→ **TEXT SECTION**:
....
I think the uAPI format depends on the default behavior:
If default is system-wide atomic, then uAPI should be NO_SYSTEM_ATOMIC, NO_DEVICE_ATOMIC...
If default is no atomic, then uAPI should be SET_DEVICE_ATOMIC, SET_SYSTEM_ATOMIC...
@Mrozek, Michal can you comment?
"
There are following use cases in Compute
1. Device USM
LMEM only region
Device Atomics only
Atomics possible only from GPU
2. Host USM
SMEM only region
Device Atomics only
Atomics possible from CPU and GPU.
Concurrent atomics from CPU and GPU not allowed.
3. Shared USM with KMD migration
SMEM + LMEM region
Global atomics enabled
Atomics possible from CPU and GPU
Concurrent atomics from CPU and GPU are allowed
So in order to allocate #1 and #2 you need to indicate a need for device atomics and not global atomics.
Michal
-----Original Message-----
From: Zeng, Oak <oak.zeng@intel.com>
Sent: Thursday, April 11, 2024 7:24 PM
To: Nirmoy Das <nirmoy.das@linux.intel.com>; Das, Nirmoy <nirmoy.das@intel.com>; intel-xe@lists.freedesktop.org; Mrozek, Michal <michal.mrozek@intel.com>
Cc: Vivekanandan, Balasubramani <balasubramani.vivekanandan@intel.com>; Welty, Brian <brian.welty@intel.com>; Yang, Fei <fei.yang@intel.com>; Landwerlin, Lionel G <lionel.g.landwerlin@intel.com>; Roper, Matthew D <matthew.d.roper@intel.com>; Brost, Matthew <matthew.brost@intel.com>; Thomas Hellstr_m <thomas.hellstrom@linux.intel.com>
Subject: RE: [PATCH 0/3] Enable device atomics with a VM bind flag
> -----Original Message-----
> From: Nirmoy Das <nirmoy.das@linux.intel.com>
> Sent: Thursday, April 11, 2024 1:01 PM
> To: Zeng, Oak <oak.zeng@intel.com>; Das, Nirmoy
> <nirmoy.das@intel.com>; intel-xe@lists.freedesktop.org
> Cc: Vivekanandan, Balasubramani
> <balasubramani.vivekanandan@intel.com>;
> Welty, Brian <brian.welty@intel.com>; Yang, Fei <fei.yang@intel.com>;
> Landwerlin, Lionel G <lionel.g.landwerlin@intel.com>; Roper, Matthew D
> <matthew.d.roper@intel.com>; Brost, Matthew <matthew.brost@intel.com>;
> Mrozek, Michal <michal.mrozek@intel.com>; Thomas Hellstr_m
> <thomas.hellstrom@linux.intel.com>
> Subject: Re: [PATCH 0/3] Enable device atomics with a VM bind flag
>
> Hi Oak,
>
> On 4/11/2024 6:22 PM, Zeng, Oak wrote:
> >
> >> -----Original Message-----
> >> From: Das, Nirmoy <nirmoy.das@intel.com>
> >> Sent: Wednesday, April 10, 2024 1:03 PM
> >> To: intel-xe@lists.freedesktop.org
> >> Cc: Das, Nirmoy <nirmoy.das@intel.com>; Vivekanandan, Balasubramani
> >> <balasubramani.vivekanandan@intel.com>; Welty, Brian
> >> <brian.welty@intel.com>; Yang, Fei <fei.yang@intel.com>;
> >> Landwerlin,
> Lionel G
> >> <lionel.g.landwerlin@intel.com>; Roper, Matthew D
> >> <matthew.d.roper@intel.com>; Brost, Matthew
> <matthew.brost@intel.com>;
> >> Mrozek, Michal <michal.mrozek@intel.com>; Zeng, Oak
> <oak.zeng@intel.com>;
> >> Thomas Hellstr_m <thomas.hellstrom@linux.intel.com>
> >> Subject: [PATCH 0/3] Enable device atomics with a VM bind flag
> >>
> >> Currently device atomics in SMEM only buffer is not supported and
> >> given that simultaneous usage of device atomics and CPU atomics on
> >> the same SMEM buffer is not guaranteed to function without
> >> migration, and UMD expects no migration for SMEM-only buffer
> >> objects, so this provide a way to set device atomics when UMD is
> >> certain to use the buffer only for device atomics.
....
→ **EXCERPTED DATA**:
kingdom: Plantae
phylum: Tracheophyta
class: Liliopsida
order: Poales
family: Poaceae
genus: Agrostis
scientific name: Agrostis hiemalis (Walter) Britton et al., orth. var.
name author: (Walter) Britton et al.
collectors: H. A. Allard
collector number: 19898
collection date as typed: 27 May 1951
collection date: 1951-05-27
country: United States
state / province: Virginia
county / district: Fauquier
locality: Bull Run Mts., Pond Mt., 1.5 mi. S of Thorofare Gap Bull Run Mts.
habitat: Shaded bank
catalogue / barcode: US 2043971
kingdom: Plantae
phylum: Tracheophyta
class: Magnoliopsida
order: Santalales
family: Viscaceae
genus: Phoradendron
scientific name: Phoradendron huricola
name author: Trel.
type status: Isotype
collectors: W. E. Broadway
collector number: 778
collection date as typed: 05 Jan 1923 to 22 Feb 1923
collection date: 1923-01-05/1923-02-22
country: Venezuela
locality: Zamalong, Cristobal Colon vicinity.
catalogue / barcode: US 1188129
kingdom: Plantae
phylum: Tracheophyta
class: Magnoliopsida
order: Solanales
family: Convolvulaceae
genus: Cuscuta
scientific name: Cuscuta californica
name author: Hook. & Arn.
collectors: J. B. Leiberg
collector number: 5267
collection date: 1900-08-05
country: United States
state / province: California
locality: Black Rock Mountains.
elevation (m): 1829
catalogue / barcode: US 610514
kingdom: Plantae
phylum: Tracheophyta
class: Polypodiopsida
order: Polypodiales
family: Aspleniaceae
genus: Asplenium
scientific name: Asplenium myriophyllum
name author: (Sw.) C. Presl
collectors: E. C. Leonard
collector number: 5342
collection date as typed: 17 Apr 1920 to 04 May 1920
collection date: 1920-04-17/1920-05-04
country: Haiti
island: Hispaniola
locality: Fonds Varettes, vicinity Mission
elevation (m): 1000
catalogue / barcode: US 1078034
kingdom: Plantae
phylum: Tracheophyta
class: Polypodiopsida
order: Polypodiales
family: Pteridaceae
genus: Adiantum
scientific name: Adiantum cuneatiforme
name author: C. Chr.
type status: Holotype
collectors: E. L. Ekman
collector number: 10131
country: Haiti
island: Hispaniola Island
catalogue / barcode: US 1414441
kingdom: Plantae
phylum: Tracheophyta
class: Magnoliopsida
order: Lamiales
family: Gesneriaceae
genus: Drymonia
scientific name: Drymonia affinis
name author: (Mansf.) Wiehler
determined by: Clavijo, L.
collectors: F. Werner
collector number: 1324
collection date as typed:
....
→ **THE TASK**:
Rewrite the stretch of the device atomics thread from "I think the" through "CPU and GPU.", using "local memory" in place of each "LMEM".

→ **SOLUTION TO THE EXERCISE**:
I think the uAPI format depends on the default behavior:
If default is system-wide atomic, then uAPI should be NO_SYSTEM_ATOMIC, NO_DEVICE_ATOMIC...
If default is no atomic, then uAPI should be SET_DEVICE_ATOMIC, SET_SYSTEM_ATOMIC...
@Mrozek, Michal can you comment?
"
There are following use cases in Compute
1. Device USM
local memory only region
Device Atomics only
Atomics possible only from GPU
2. Host USM
SMEM only region
Device Atomics only
Atomics possible from CPU and GPU.